It’s a testament to the work ethic and creative restlessness of jazz guitar great John Scofield that his most recent album, Past Present, came out last June and he’s already moved on to something else. In fact, he’s actually got two more projects in the pipeline before the year is out. And if you look back at his lengthy list of albums and collaborations, you’ll find 2015 to be just about average.

Since leaving the Berklee College of Music in the mid-1970s, Scofield has honed a singular style that combines sudden, terse bursts of noise and dazzling, lightning-quick runs across the fretboard. It’s an exciting, full-bodied sound that makes the exclamations and explorations coming from his guitar sound almost like a human voice. “I’d be a singer if I could, but I suck at it,” Scofield says, laughing. “I can’t do it, but I always like that element in jazz instrumentals — not just on my guitar but with horns as well. I like trying to sing the song on the guitar. The guitar has bends and articulations and vibrato that can make it really vocal.”

Scofield’s singular playing immediately garnered attention from some of the biggest names in jazz, and he spent the late 1970s playing with Chet Baker, Gerry Mulligan, Charles Mingus, and Gary Burton, finding time to put out a self-titled debut album in 1977. He spent much of the early ’80s playing with Miles Davis, working with the legendary trumpeter on material that reached past traditional jazz into funk, rock, and pop music.

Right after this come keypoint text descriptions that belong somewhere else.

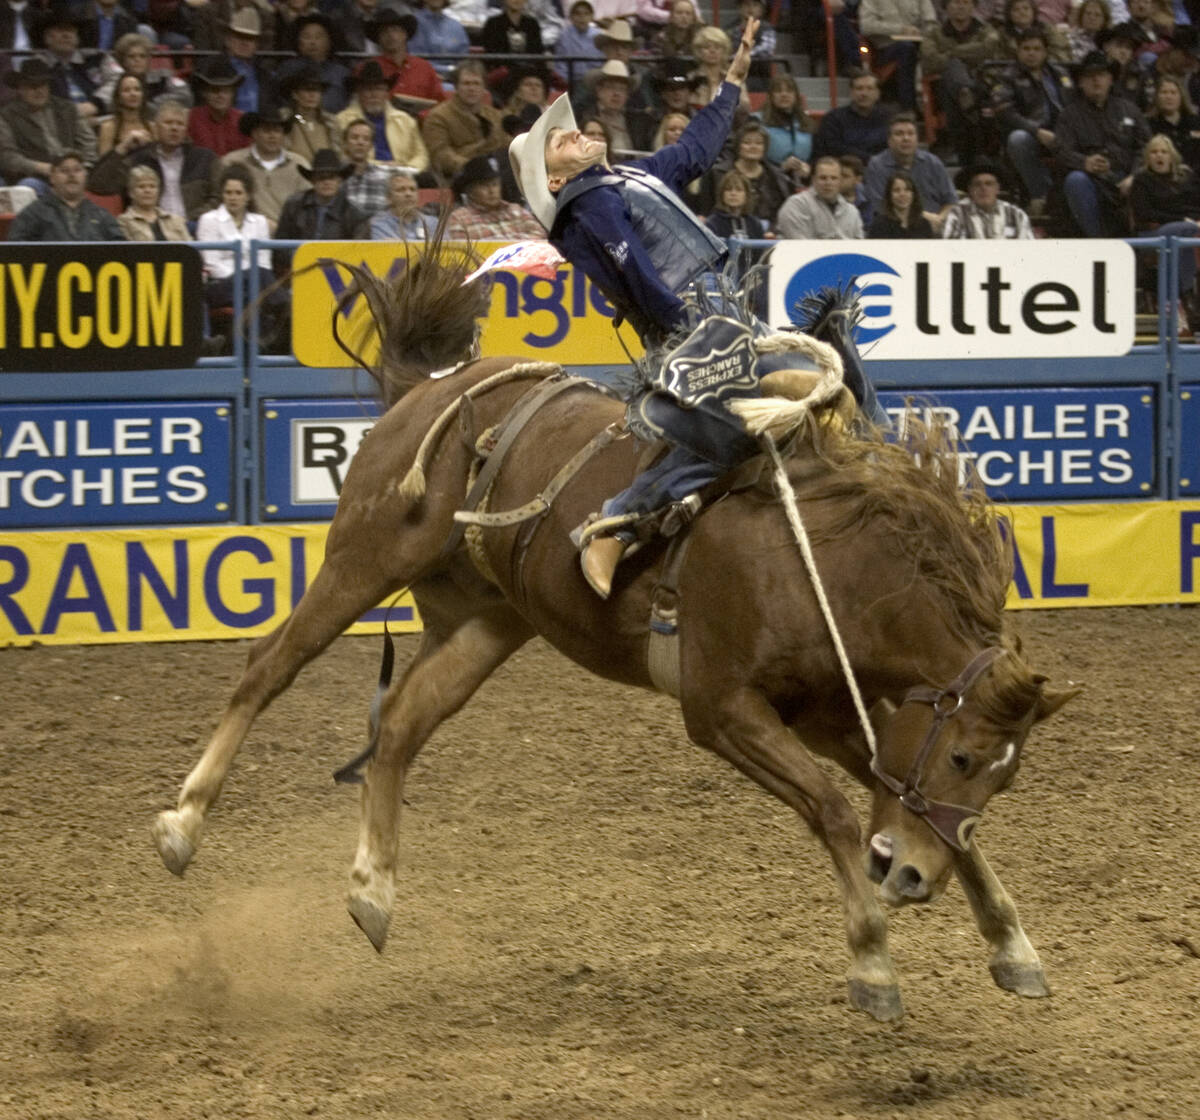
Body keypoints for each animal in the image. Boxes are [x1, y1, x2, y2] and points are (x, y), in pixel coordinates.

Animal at [150, 237, 1080, 1022]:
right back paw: (182, 826)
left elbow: (919, 816)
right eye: (962, 758)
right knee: (269, 667)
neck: (822, 557)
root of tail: (431, 386)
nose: (911, 876)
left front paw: (1013, 946)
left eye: (1003, 776)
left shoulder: (829, 710)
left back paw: (374, 891)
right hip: (363, 555)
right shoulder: (720, 710)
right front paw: (874, 963)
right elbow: (831, 810)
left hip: (484, 618)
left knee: (403, 725)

Scofield restarted his solo career in earnest in 1984, releasing a string of rock–jazz fusion albums throughout the next decade and beginning lengthy collaborations with sax player Joe Lovano and drummer Bill Stewart. But in the late ’90s, Scofield began incorporating more funk and soul influences into his work. He recorded an album with groove-jazz trio Medeski Martin & Wood in 1996 before diving full-steam into electronic dance music in the early 2000s. Since that detour, Scofield has continued to range all over the stylistic map, delving further into electronic experimentation, recording a tribute album for Ray Charles, and, occasionally, returning to straight-ahead jazz.

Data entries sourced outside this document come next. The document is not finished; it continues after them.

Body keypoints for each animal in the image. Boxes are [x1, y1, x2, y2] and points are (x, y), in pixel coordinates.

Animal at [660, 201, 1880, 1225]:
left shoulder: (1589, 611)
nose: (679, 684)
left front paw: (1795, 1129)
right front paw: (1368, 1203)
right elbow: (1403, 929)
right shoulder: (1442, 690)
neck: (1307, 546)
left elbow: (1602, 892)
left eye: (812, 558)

It was on one of those stylistic excursions that Scofield met New Orleans pianist and singer Jon Cleary, and the seeds were planted for his most recent project. “About seven years ago, I made a record called Piety Street, where I went to New Orleans and recorded with all local musicians,” he says. “It was R&B-style stuff, and Jon was the primary vocalist on that record and the tour. I went on after that and did other things, and then a couple of years ago, a band called Soulive from New York was doing a concert series where they invited special guests, and they invited me and Jon to play with them. We hadn’t played together in a while, and we were able to play in a duet setting together — just guitar and piano — and it went really well. So we said, ‘Let’s do a tour.'”

Given Scofield’s busy schedule, that was easier said than done. But now, having just finished up a tour with Lovano and Stewart, Scofield is hitting the road with Cleary for a series of duo shows. “We’re playing old R&B classics from the ’50s,” he says. “Not even soul or funk but songs by Little Willie John, Professor Longhair and various R&B artists from that era. Jon is really great at singing that kind of stuff, and I feel really at home playing it.”

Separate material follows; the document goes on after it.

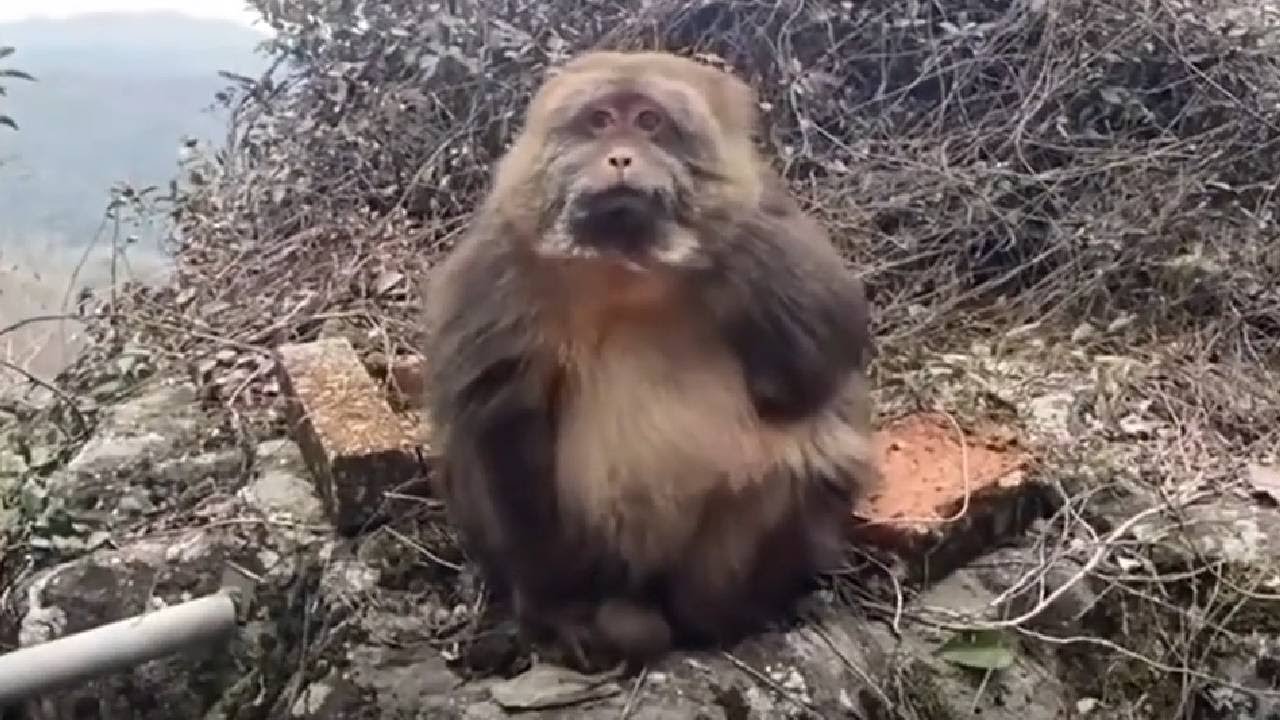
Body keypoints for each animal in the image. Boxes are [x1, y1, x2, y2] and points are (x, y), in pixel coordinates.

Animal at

Scofield says that in some situations, he might have been a little reluctant to strip the music down to just two instruments, but Cleary is an accomplished enough player that he wasn’t worried. “This guy is a keeper of the New Orleans piano tradition, from Professor Longhair to James Booker to Dr. John,” he says. “He’s like a whole orchestra unto himself. And with that kind of a rompin’ piano player, it’s like a whole band. I’m just playing lead over that. I don’t miss the rest of the group.”

Cleary’s soulful, bluesy vocals were a selling point for Scofield as well, given his approach to guitar playing. “I just love the way this guy sings,” he says. “I’m into that, especially in this kind of old-time R&B idiom. It wouldn’t make sense to play a lot of fast bebop-type shit over that. You’ve gotta sing those songs with the guitar and play vocally.”

Scofield, who will be 64 in December, says that seeking out different musical projects keeps him creatively energized. “There are all kinds of little things you’ll learn from doing one set of music that you’ll bring to the next set,” he says. “Left to my own devices, I’m kind of just me. But when I have all these other great artists, I can learn their music and be me in a little different way.”